TRECHO SELECIONADO:
▼
Que me perdoem os dirigentes do América, mas ao ver as contratações do clube para a temporada 2016, a impressão que fica para mim é que o América é o novo Boa Esporte Clube.

Para quem não sabe, o Boa é um clube novo de Minas Gerais, quase sem torcida, e cujos plantéis têm uma marca registrada: são formados em sua maioria por atletas que queimam os últimos cartuchos na tentativa de deixar o franco declínio para trás. Aliás, até a comissão técnica só dá certo (quando dá) lá.

É bom ressaltar que a estratégia nem sempre foi fracassada, mas não lembro de uma grande conquista do Boa. Nem torcida ele consegue!

Aplicar essa estratégia de UTI dos desesperados num clube centenário, acostumado a conquistas e com uma torcida extremamente exigente revela que os dirigentes americanos são arrojados e não temem o risco de tal empreitada. Desde o treinador, que não deu certo em canto algum, até a chegada de Neto Potiguar e Ramon, afora outros encostados, inclusive ex-ABC, a exposição ao risco cresce exponencialmente e preocupa sobremaneira os torcedores americanos.

É claro que pode dar certo! Já vimos muitas bizarrices terminarem em conquistas. Mas os fracassos superam e muito o sucesso dessas misturas arriscadas, o que acende o alerta da torcida.
▲
ATIVIDADE A:
Responda com base no trecho selecionado:
(i) Em que estado fica o Boa Esporte Clube?
(ii) Quais dois atletas contratados pelo América são citados pelo nome?
(iii) A que temporada se referem as contratações do América?
Os registros não guardam relação alguma com o trecho selecionado.

REGISTROS LISTADOS:
▼
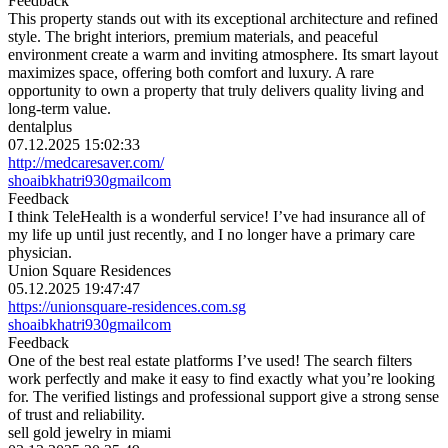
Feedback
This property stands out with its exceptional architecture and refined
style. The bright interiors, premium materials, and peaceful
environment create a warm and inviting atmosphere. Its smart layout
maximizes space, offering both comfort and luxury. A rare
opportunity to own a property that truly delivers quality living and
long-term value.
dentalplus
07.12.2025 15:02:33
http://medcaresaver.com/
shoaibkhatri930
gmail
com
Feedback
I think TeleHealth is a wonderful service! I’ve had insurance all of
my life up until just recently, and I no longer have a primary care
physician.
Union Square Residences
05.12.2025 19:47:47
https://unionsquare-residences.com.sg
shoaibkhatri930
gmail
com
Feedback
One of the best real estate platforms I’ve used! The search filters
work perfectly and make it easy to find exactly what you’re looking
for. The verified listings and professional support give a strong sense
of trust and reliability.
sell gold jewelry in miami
▲
ATIVIDADE B:
Reproduza fielmente o trecho dos registros que vai do início deles até a linha que contém "long-term value.", incluindo ambas as extremidades. Deixe as imagens de fora da resposta.

RESPOSTA ESPERADA A:
(i) Minas Gerais.
(ii) Neto Potiguar e Ramon.
(iii) 2016.

RESPOSTA ESPERADA B:
Feedback
This property stands out with its exceptional architecture and refined
style. The bright interiors, premium materials, and peaceful
environment create a warm and inviting atmosphere. Its smart layout
maximizes space, offering both comfort and luxury. A rare
opportunity to own a property that truly delivers quality living and
long-term value.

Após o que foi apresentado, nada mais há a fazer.